**Required work:**
List each lettered panel that the figure legend below describes, with the scale bar length it gives for that panel.

Source document section start

Inhibition of β-catenin expression by siRNA or Cre-expressing virus. (A) Cultured cortical astrocytes were electroporated with pSuper vectors carrying either control siRNA or β-catenin siRNA. After 3 days, cells were fixed and immunostained with anti-β-catenin antibody. The expression level (mean fluorescence density) of β-catenin within individual GFP-positive cells was quantified. The percentages of cells within each range of expression are shown in the histograms. Differences were statistically significant (p<0.001) as determined by the Mann-Whitney two-sample rank sum test. (B) Astrocytes from β-cat^fl/fl mouse were cultured and transfected with a plasmid containing a floxp-flanked stop sequence between a ubiquitous promoter and the EGFP gene (^flstop^fl-GFP). The cells were fixed and immunostained with anti-β-catenin antibody 6 days after infection with or without AdCreM2. GFP expression was initiated and β-catenin expression was inhibited in the AdCreM2-infected cells. Note that AdCreM2 affected more cells than the ^flstop^fl-GFP plasmid, as judged by the down-regulated β-catenin expression in some GFP-negative cells. (C) E13.5 β-catenin^fl/wt (upper panels) or β-catenin^fl/fl (lower panels) mice injected with a viral mixture of AdCreM2 plus Ad5-GFP. The mice were killed and the choroid plexus was stained with anti-β-catenin antibody at P0. GFP-positive cells of the β-catenin^fl/fl mouse showed an apparent decrease in the expression level of β-catenin (arrows). (D) The cerebella from the same mice as in (C) were stained with anti-β-catenin antibody. Note an apparent down-regulation of β-catenin in the EGL of β-catenin^fl/fl mouse, although no GFP-positive cell was detected in the region, possibly due to higher infection efficiency of AdCreM2 than Ad5-GFP in the cerebellum. Scale bars: 100 μm in (A) and (B), 20 μm in (C) and (D).

Source document section end
Source information section start

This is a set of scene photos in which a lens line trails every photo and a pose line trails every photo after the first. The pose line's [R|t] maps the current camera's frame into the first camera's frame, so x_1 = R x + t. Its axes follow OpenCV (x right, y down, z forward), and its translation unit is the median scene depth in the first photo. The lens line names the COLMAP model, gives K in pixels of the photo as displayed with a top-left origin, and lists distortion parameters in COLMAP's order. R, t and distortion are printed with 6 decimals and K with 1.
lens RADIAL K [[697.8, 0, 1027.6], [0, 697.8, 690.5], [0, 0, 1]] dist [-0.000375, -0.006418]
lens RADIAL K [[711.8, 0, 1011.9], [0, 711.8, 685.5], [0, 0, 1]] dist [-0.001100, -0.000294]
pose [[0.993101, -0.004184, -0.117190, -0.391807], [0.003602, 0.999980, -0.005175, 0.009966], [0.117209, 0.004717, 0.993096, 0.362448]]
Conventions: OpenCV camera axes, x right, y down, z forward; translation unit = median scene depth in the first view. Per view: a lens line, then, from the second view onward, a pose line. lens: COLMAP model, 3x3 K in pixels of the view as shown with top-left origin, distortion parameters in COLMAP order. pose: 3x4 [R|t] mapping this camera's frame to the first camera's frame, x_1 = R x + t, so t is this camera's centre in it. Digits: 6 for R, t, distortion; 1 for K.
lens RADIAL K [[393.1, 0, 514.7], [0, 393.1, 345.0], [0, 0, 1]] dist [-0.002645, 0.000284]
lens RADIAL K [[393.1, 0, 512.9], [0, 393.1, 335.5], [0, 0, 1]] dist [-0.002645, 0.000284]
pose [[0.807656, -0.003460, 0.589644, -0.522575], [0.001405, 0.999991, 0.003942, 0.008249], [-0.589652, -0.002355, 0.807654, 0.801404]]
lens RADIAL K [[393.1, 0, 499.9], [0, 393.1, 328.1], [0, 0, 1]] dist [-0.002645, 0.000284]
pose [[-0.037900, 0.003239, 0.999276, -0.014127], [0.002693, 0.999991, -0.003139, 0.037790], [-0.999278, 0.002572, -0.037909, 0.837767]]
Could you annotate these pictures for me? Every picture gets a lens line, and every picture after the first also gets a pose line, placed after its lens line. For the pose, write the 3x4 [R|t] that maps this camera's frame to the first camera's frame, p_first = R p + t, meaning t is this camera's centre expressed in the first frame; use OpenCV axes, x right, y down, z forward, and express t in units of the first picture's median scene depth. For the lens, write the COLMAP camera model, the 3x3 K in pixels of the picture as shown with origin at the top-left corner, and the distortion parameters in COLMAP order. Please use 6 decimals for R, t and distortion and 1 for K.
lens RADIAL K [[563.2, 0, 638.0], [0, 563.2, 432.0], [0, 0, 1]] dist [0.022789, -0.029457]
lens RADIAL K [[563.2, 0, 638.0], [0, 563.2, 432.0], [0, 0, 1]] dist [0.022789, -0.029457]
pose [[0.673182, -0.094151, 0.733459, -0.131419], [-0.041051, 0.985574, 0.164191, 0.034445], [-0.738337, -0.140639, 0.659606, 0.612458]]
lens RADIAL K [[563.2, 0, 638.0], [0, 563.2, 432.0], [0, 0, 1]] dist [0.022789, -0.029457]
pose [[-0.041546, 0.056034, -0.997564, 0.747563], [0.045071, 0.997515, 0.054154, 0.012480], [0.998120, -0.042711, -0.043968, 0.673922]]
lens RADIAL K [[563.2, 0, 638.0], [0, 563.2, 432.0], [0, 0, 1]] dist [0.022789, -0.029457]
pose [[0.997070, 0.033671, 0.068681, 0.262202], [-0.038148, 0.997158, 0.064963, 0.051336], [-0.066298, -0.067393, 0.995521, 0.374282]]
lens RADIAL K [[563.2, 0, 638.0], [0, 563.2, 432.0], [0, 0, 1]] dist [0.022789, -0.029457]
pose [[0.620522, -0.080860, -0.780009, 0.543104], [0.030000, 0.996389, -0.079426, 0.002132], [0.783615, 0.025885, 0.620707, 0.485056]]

Source information section end

**Output of the exercise:**
(A): 100 μm
(B): 100 μm
(C): 20 μm
(D): 20 μm